Voodoo Vince “…Sonically … the game is incredibly strong, with the highlight being the music. Scored and arranged by Steve Kirk, a renowned Jazz musician and composer, the game’s toe-tapping score is a delightful mixture of jazz, zydeco, and jazz/rock fusion. Each level and area has its own unique music that greatly helps to develop the ambiance of the game, but all of it fits together seamlessly and never seems out of place or gets tiring on the ears.”
Magic 8 Ball Says: “Outlook Good” for Voodoo Vince "The soundtrack is quite often a real joy. I love good music, and this is music with soul. Real musicians’ busted real butt to make these tunes so perfectly captivating. The tracks add a layer of sophistication that’s unusual for a game of this type. We’re talking seriously primo quality tunes. Not some pre-made mechanized slop from a box. They add something extra special to an extraordinary title. I’ve spent some time doing audio engineering and I found myself paying a lot of attention to how the music was recorded. This is something I usually reserve for well-made recordings, but infrequently for a video game."

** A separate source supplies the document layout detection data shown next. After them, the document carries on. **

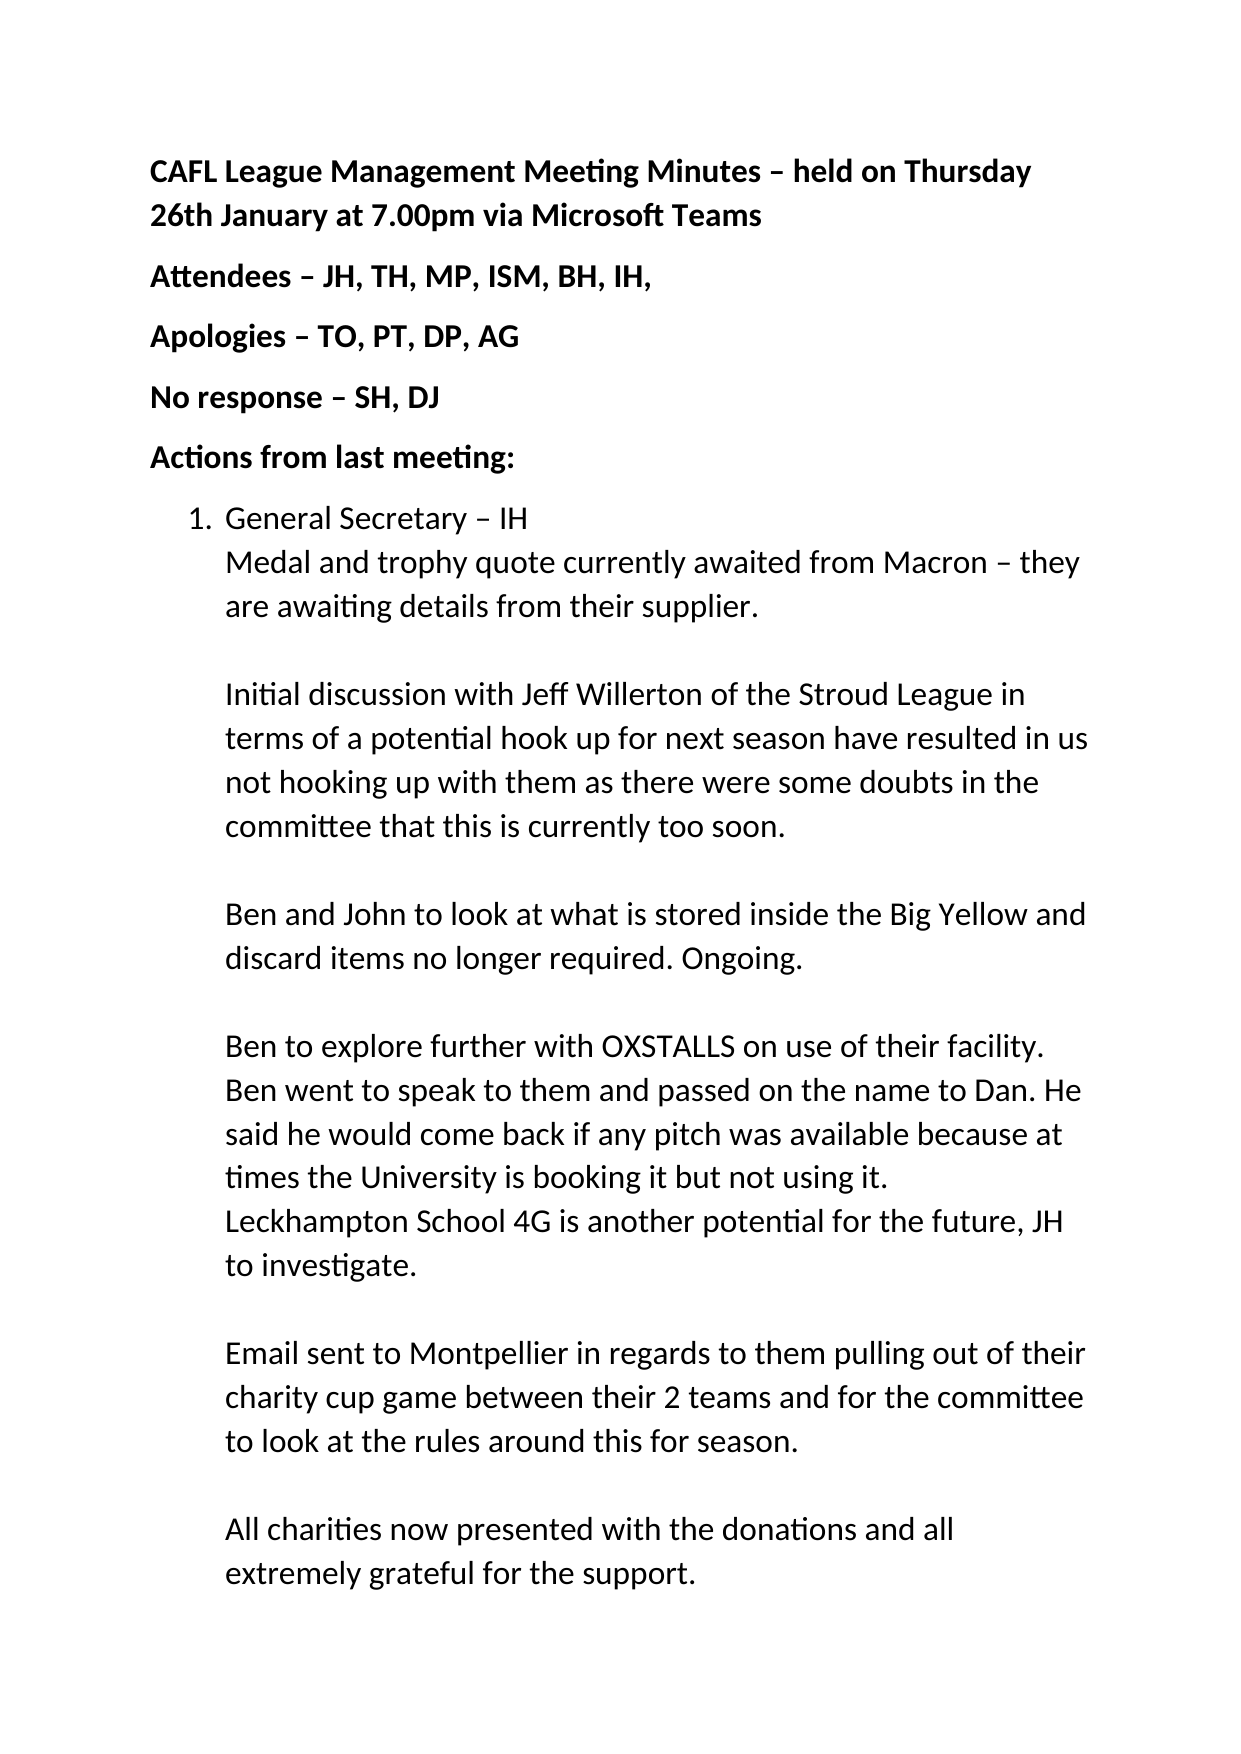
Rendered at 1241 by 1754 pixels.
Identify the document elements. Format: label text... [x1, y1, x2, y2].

list Ben and John to look at what is stored inside the Big Yellow and discard items no longer required. Ongoing. [225, 893, 1090, 977]
text Apologies – TO, PT, DP, AG [150, 315, 1090, 356]
list Medal and trophy quote currently awaited from Macron – they are awaiting details from their supplier. [225, 541, 1090, 626]
text No response – SH, DJ [150, 376, 1090, 417]
list General Secretary – IH [187, 497, 1090, 538]
list All charities now presented with the donations and all extremely grateful for the support. [225, 1508, 1090, 1593]
list Leckhampton School 4G is another potential for the future, JH to investigate. [225, 1200, 1090, 1285]
text Actions from last meeting: [150, 436, 1090, 477]
text Attendees – JH, TH, MP, ISM, BH, IH, [150, 254, 1090, 295]
list Ben to explore further with OXSTALLS on use of their facility. [225, 1024, 1090, 1065]
list Initial discussion with Jeff Willerton of the Stroud League in terms of a potential hook up for next season have resulted in us not hooking up with them as there were some doubts in the committee that this is currently too soon. [225, 673, 1090, 846]
list Email sent to Montpellier in regards to them pulling out of their charity cup game between their 2 teams and for the committee to look at the rules around this for season. [225, 1332, 1090, 1461]
text CAFL League Management Meeting Minutes – held on Thursday 26th January at 7.00pm via Microsoft Teams [150, 150, 1090, 235]
list Ben went to speak to them and passed on the name to Dan. He said he would come back if any pitch was available because at times the University is booking it but not using it. [225, 1068, 1090, 1197]
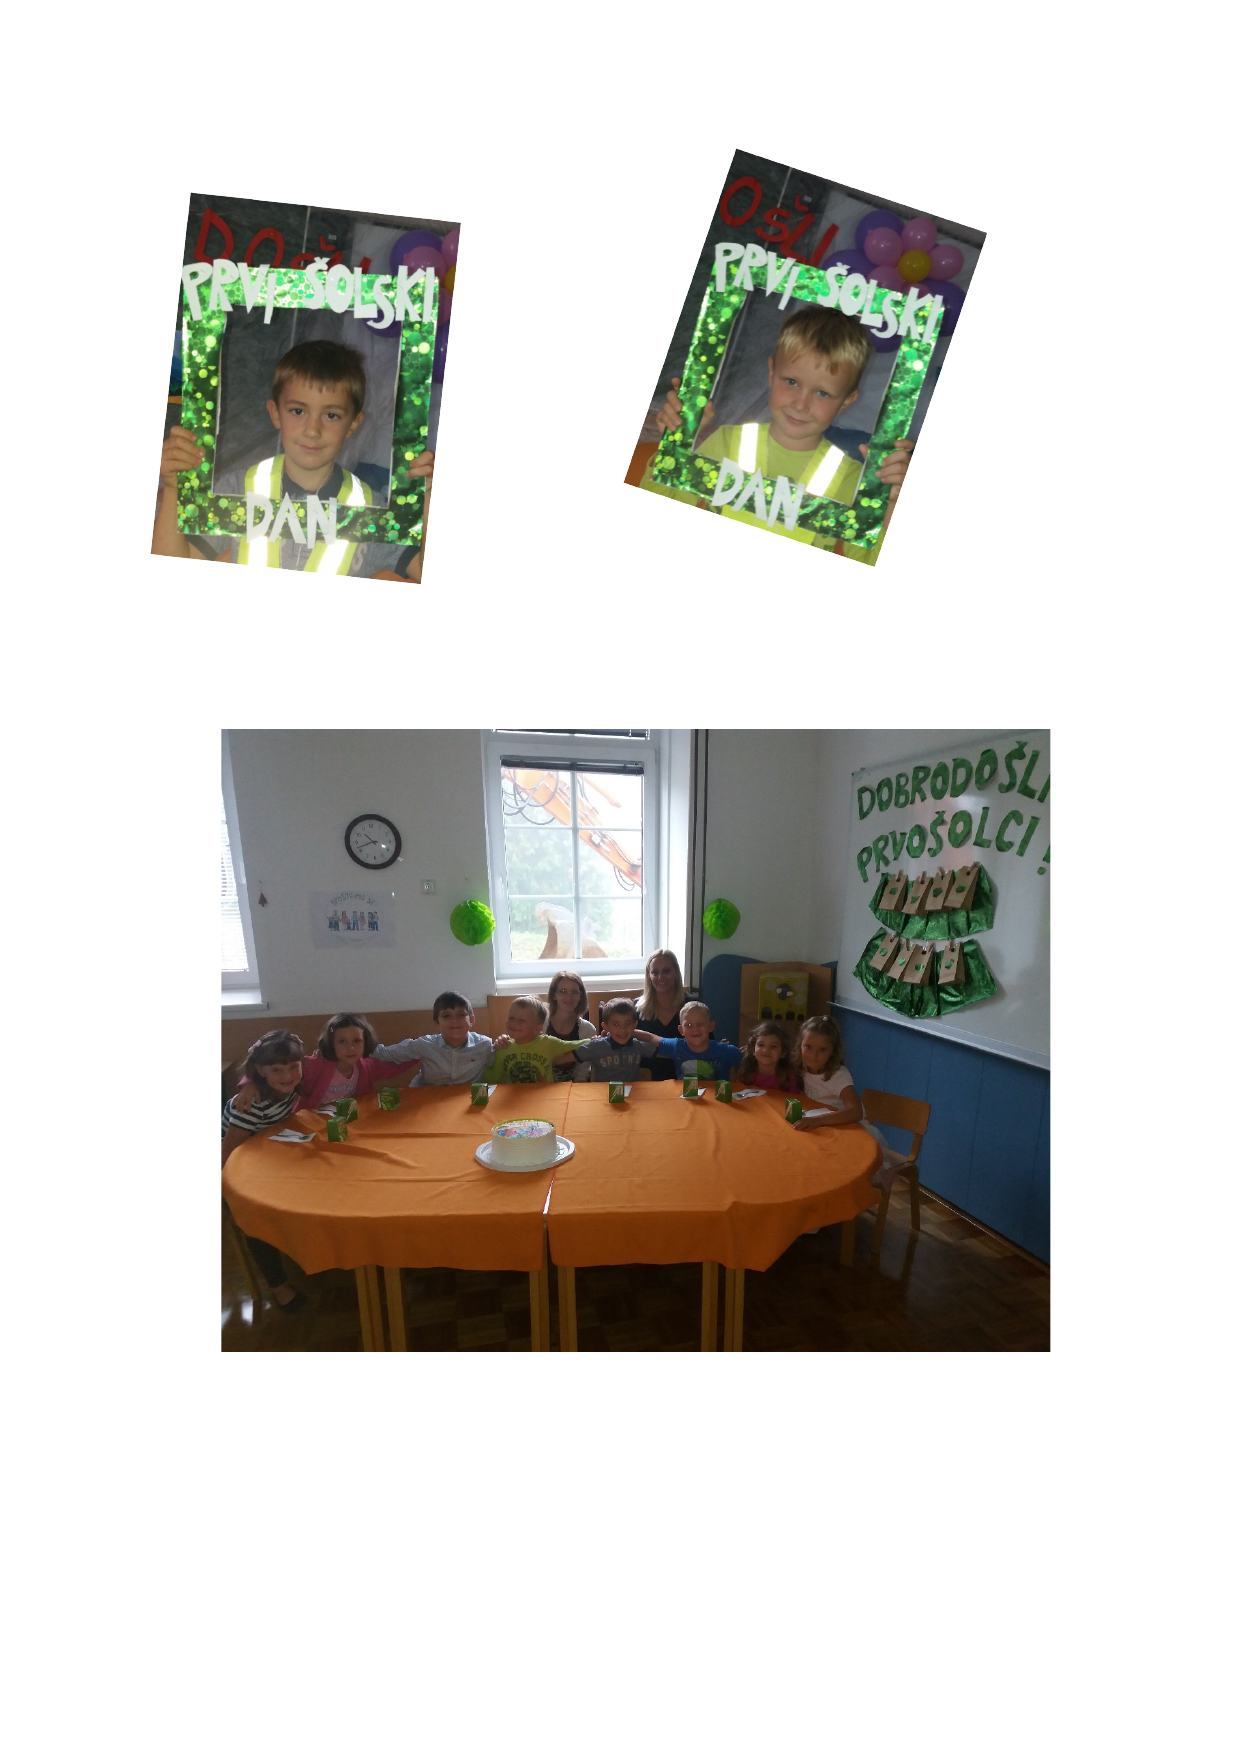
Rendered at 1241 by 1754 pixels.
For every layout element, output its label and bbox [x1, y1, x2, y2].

picture [624, 149, 987, 566]
picture [151, 193, 460, 584]
table_cell [136, 148, 616, 584]
table_cell [616, 148, 1096, 584]
picture [221, 729, 1051, 1352]
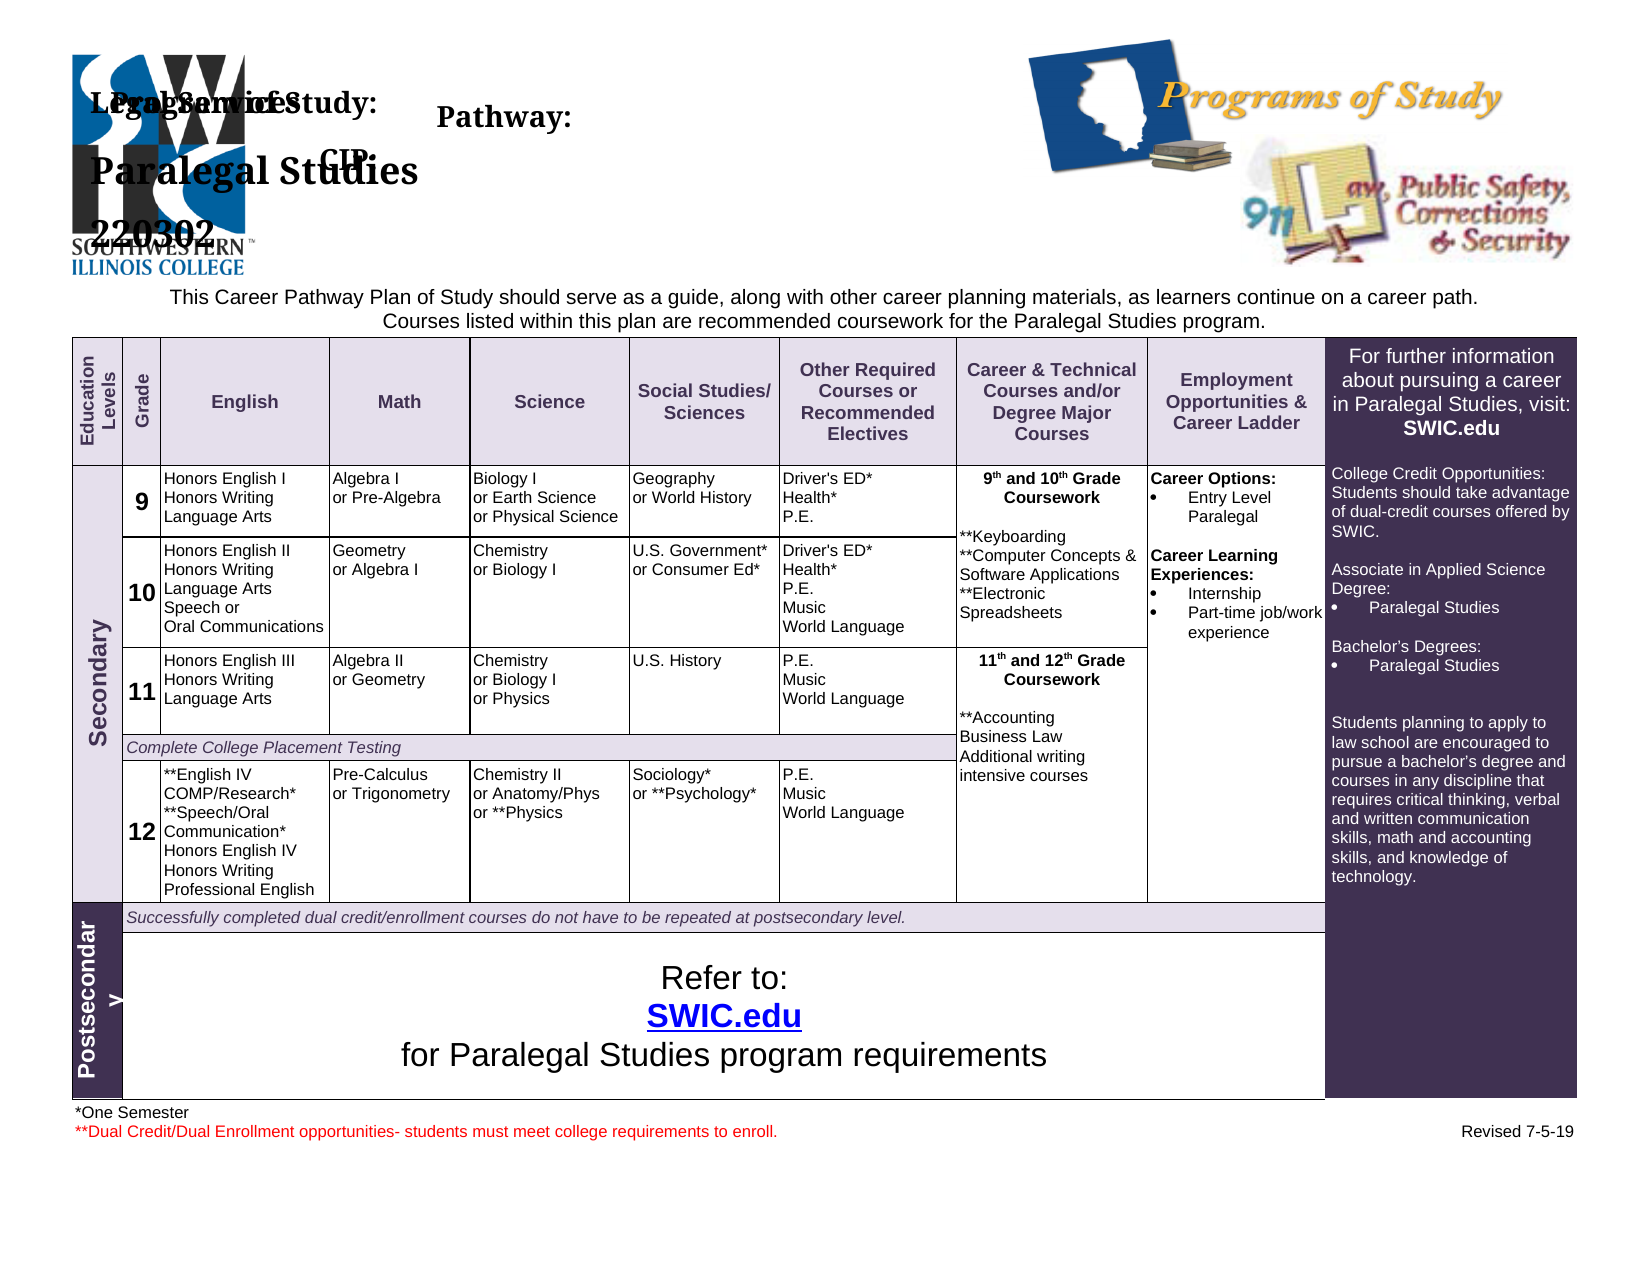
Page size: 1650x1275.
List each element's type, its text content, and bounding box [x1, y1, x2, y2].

table_cell Driver's ED* Health* P.E. Music World Language [780, 538, 956, 647]
table_cell Algebra II or Geometry [330, 648, 469, 734]
table_cell Math [330, 338, 469, 465]
table_cell Chemistry or Biology I [471, 538, 629, 647]
table_cell Secondary [73, 466, 122, 902]
table_cell P.E. Music World Language [780, 648, 956, 734]
table_cell For further information about pursuing a career in Paralegal Studies, visit: SWIC.edu College Credit Opportunities: Students should take advantage of dual-credit courses offered by SWIC. Associate in Applied Science Degree: Paralegal Studies Bachelor’s Degrees: Paralegal Studies Students planning to apply to law school are encouraged to pursue a bachelor’s degree and courses in any discipline that requires critical thinking, verbal and written communication skills, math and accounting skills, and knowledge of technology. [1325, 338, 1577, 1098]
table_header This Career Pathway Plan of Study should serve as a guide, along with other career planning materials, as learners continue on a career path. Courses listed within this plan are recommended coursework for the Paralegal Studies program. [72, 281, 1577, 337]
table_cell Complete College Placement Testing [123, 735, 956, 760]
table_cell Career Options: Entry Level Paralegal Career Learning Experiences: Internship Part-time job/work experience [1148, 466, 1325, 902]
table_cell Other Required Courses or Recommended Electives [780, 338, 956, 465]
table_cell Biology I or Earth Science or Physical Science [471, 466, 629, 536]
table_cell Honors English II Honors Writing Language Arts Speech or Oral Communications [161, 538, 329, 647]
table_cell 10 [123, 538, 160, 647]
table_cell 9th and 10th Grade Coursework **Keyboarding **Computer Concepts & Software Applications **Electronic Spreadsheets [957, 466, 1147, 647]
table_cell Chemistry II or Anatomy/Phys or **Physics [471, 761, 629, 902]
table_cell Honors English I Honors Writing Language Arts [161, 466, 329, 536]
table_cell Refer to: SWIC.edu for Paralegal Studies program requirements [123, 933, 1325, 1098]
table_cell 12 [123, 761, 160, 902]
picture [69, 50, 256, 275]
table_cell 11th and 12th Grade Coursework **Accounting Business Law Additional writing intensive courses [957, 648, 1147, 902]
table_cell Pre-Calculus or Trigonometry [330, 761, 469, 902]
picture [1023, 36, 1509, 177]
table_cell U.S. History [630, 648, 779, 734]
table_cell Algebra I or Pre-Algebra [330, 466, 469, 536]
table_cell 9 [123, 466, 160, 536]
table_cell Science [471, 338, 629, 465]
table_cell P.E. Music World Language [780, 761, 956, 902]
table_cell Education Levels [73, 338, 122, 465]
table_cell Chemistry or Biology I or Physics [471, 648, 629, 734]
table_cell Career & Technical Courses and/or Degree Major Courses [957, 338, 1147, 465]
table_cell Driver's ED* Health* P.E. [780, 466, 956, 536]
table_cell 11 [123, 648, 160, 734]
table_cell Geometry or Algebra I [330, 538, 469, 647]
table_cell Postsecondary [73, 903, 122, 1098]
table_cell Grade [123, 338, 160, 465]
table_cell Sociology* or **Psychology* [630, 761, 779, 902]
table_cell Employment Opportunities & Career Ladder [1148, 338, 1325, 465]
table_cell English [161, 338, 329, 465]
table_cell *One Semester **Dual Credit/Dual Enrollment opportunities- students must meet college requirements to enroll. [72, 1100, 1325, 1144]
table_cell Revised 7-5-19 [1325, 1099, 1577, 1144]
table_cell Honors English III Honors Writing Language Arts [161, 648, 329, 734]
table_cell Successfully completed dual credit/enrollment courses do not have to be repeated at postsecondary level. [123, 903, 1325, 932]
table_cell Social Studies/ Sciences [630, 338, 779, 465]
table_cell Geography or World History [630, 466, 779, 536]
table_cell **English IV COMP/Research* **Speech/Oral Communication* Honors English IV Honors Writing Professional English [161, 761, 329, 902]
table_cell U.S. Government* or Consumer Ed* [630, 538, 779, 647]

"Beep (Industries) went to great lengths to provide Voodoo Vince with a superior musical score. The entire game is set to jazz and classical music with (a) New Orleans flair. It sounds almost like you're listening to a live performance that's leaking out of a nearby club or bandstand. Voodoo Vince wants to make you feel like you're in Louisiana, experiencing New Orleans and the surrounding area, and the music really creates this illusion since you're greeted with voodooish jazz at every turn."